A system that uses artificial intelligence to optimize the energy usage of buildings, factories, and homes. The system would evaluate data from sensors, meters, and other sources to predict energy usage patterns, detect anomalies, and recommend energy conservation measures. The system may adapt its predictions based on historical behavior using machine learning algorithms. The system might also interface with renewable energy sources to maximize their utilization.

Would you invest your bottom dollar in the startup?

🤖 Lost in Automation: Will We Become House Pets for Superior Organoids? 😟

Will Humans Surrender Their Decision-Making to AI? As digital technologies and artificial intelligence (AI) become, more widespread, new research from the Pew Research Center and Elon University's Imagining the Internet Center found that tech executives are divided on how much influence humans will have on fundamental decision-making. The survey asked 540 professionals in technology, development, business, policy, research, academia, and activism if they believe that by 2035, AI-powered intelligent machines, bots, and systems will be built to allow humans to easily control the majority of tech-aided decision-making that is relevant to their lives.

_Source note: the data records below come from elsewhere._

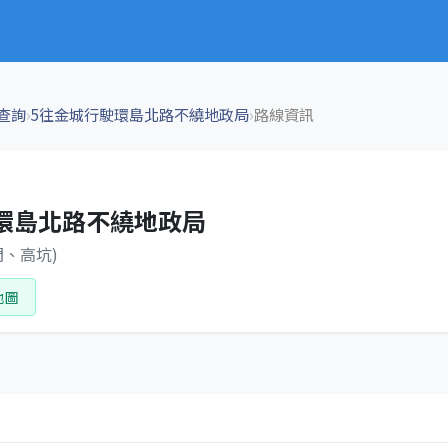
›
›
查詢
5往金城行駛環島北路不繞地政局
路線資訊
環島北路不繞地政局
門、高坑)
地圖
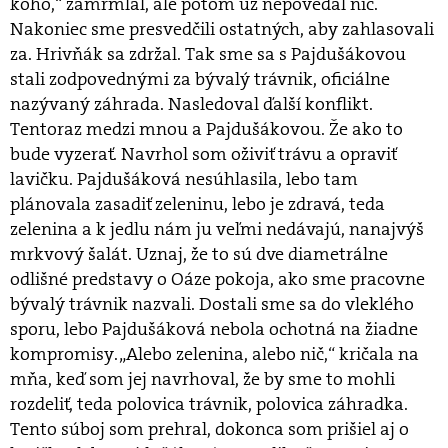
koho,“ zamrmlal, ale potom už nepovedal nič.
Nakoniec sme presvedčili ostatných, aby zahlasovali
za. Hrivňák sa zdržal. Tak sme sa s Pajdušákovou
stali zodpovednými za bývalý trávnik, oficiálne
nazývaný záhrada. Nasledoval ďalší konflikt.
Tentoraz medzi mnou a Pajdušákovou. Že ako to
bude vyzerať. Navrhol som oživiť trávu a opraviť
lavičku. Pajdušáková nesúhlasila, lebo tam
plánovala zasadiť zeleninu, lebo je zdravá, teda
zelenina a k jedlu nám ju veľmi nedávajú, nanajvýš
mrkvový šalát. Uznaj, že to sú dve diametrálne
odlišné predstavy o Oáze pokoja, ako sme pracovne
bývalý trávnik nazvali. Dostali sme sa do vleklého
sporu, lebo Pajdušáková nebola ochotná na žiadne
kompromisy. „Alebo zelenina, alebo nič,“ kričala na
mňa, keď som jej navrhoval, že by sme to mohli
rozdeliť, teda polovica trávnik, polovica záhradka.
Tento súboj som prehral, dokonca som prišiel aj o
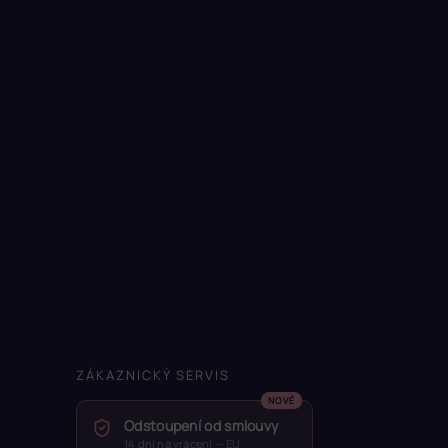
ZÁKAZNICKÝ SERVIS
Odstoupení od smlouvy
14 dní na vrácení — EU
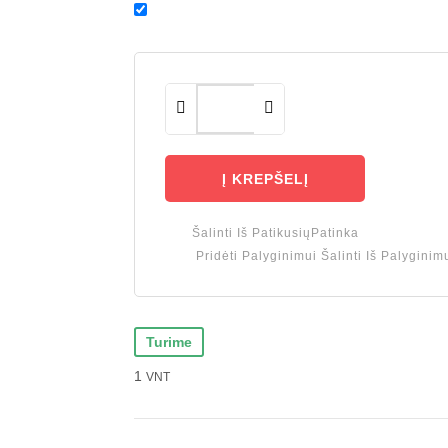
Į KREPŠELĮ
Šalinti Iš Patikusių
Patinka
Pridėti Palyginimui
Šalinti Iš Palyginim
Turime
1
VNT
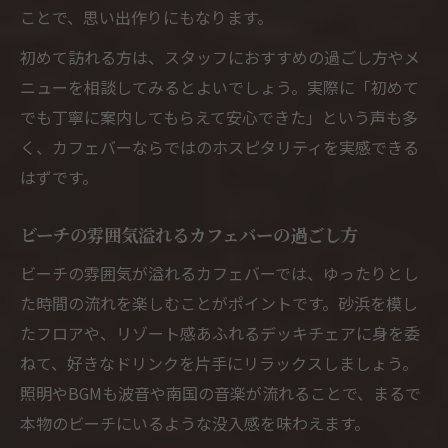
ことで、思い出作りにもなります。
初めて訪れる方は、スタッフにおすすめの過ごし方やメ
ニューを相談してみるとよいでしょう。実際に「初めて
でも丁寧に案内してもらえて安心できた」という声も多
く、カフェバーならではのホスピタリティを実感できる
はずです。
ビーチの雰囲気溢れるカフェバーの過ごし方
ビーチの雰囲気が溢れるカフェバーでは、ゆったりとし
た時間の流れを楽しむことがポイントです。砂浜を模し
たフロアや、リゾート感あふれるデッキチェアに身を委
ねて、好きなドリンクを片手にリラックスしましょう。
照明やBGMも波音や南国の音楽が流れることで、まるで
本物のビーチにいるような没入感を味わえます。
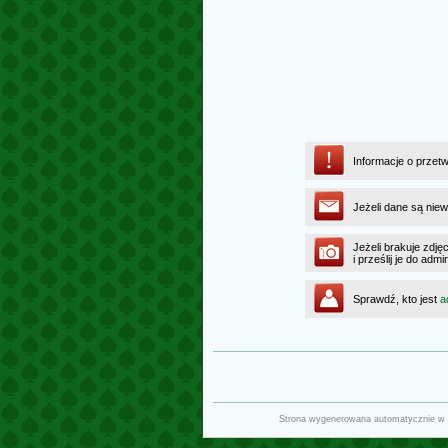
Informacje o przet
Jeżeli dane są niew
Jeżeli brakuje zdję
i prześlij je do ad
Sprawdź, kto jest
a
Strona wygenerowana automatycznie w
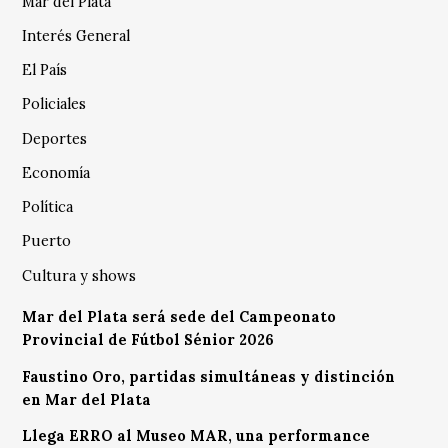
Mar del Plata
Interés General
El País
Policiales
Deportes
Economía
Política
Puerto
Cultura y shows
Mar del Plata será sede del Campeonato
Provincial de Fútbol Sénior 2026
Faustino Oro, partidas simultáneas y distinción
en Mar del Plata
Llega ERRO al Museo MAR, una performance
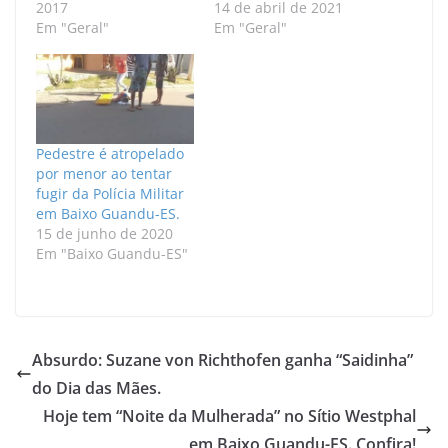
2017
14 de abril de 2021
Em "Geral"
Em "Geral"
Pedestre é atropelado
por menor ao tentar
fugir da Polícia Militar
em Baixo Guandu-ES.
15 de junho de 2020
Em "Baixo Guandu-ES"
Absurdo: Suzane von Richthofen ganha “Saidinha”
do Dia das Mães.
Hoje tem “Noite da Mulherada” no Sítio Westphal
em Baixo Guandu-ES. Confira!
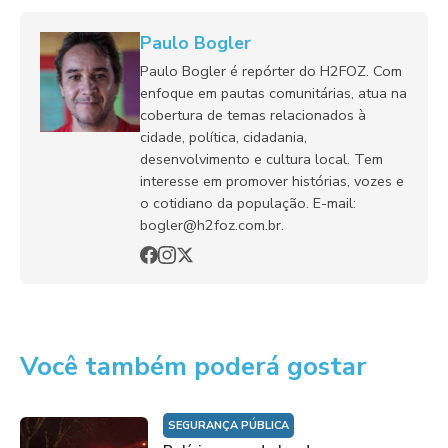
Paulo Bogler
Paulo Bogler é repórter do H2FOZ. Com
enfoque em pautas comunitárias, atua na
cobertura de temas relacionados à
cidade, política, cidadania,
desenvolvimento e cultura local. Tem
interesse em promover histórias, vozes e
o cotidiano da população. E-mail:
bogler@h2foz.com.br.
Você também poderá gostar
SEGURANÇA PÚBLICA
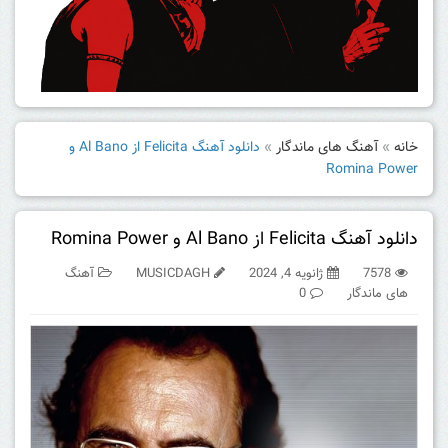
خانه
»
آهنگ های ماندگار
»
دانلود آهنگ Felicita از Al Bano و
Romina Power
دانلود آهنگ Felicita از Al Bano و Romina Power
7578
ژانویه 4, 2024
MUSICDAGH
آهنگ
های ماندگار
0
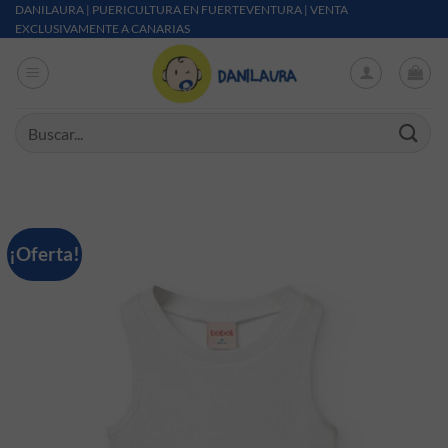
Saltar al contenido
DANILAURA | PUERICULTURA EN FUERTEVENTURA | VENTA
EXCLUSIVAMENTE A CANARIAS
Buscar por:
¡Oferta!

Several experts are concerned that increased automation of business, government, and social institutions would erode individuals' ability to exercise judgment and make independent decisions. Yet, only 28% of respondents anticipated that intelligent robots would emphasize human control over technology-assisted decision-making.

In spite of this, some maintain an optimistic outlook, arguing that humans have historically benefited from technological developments and that, as automated digital systems become more deeply entwined in everyday life, new regulations, norms, and literacies will emerge to ameliorate the faults of technology.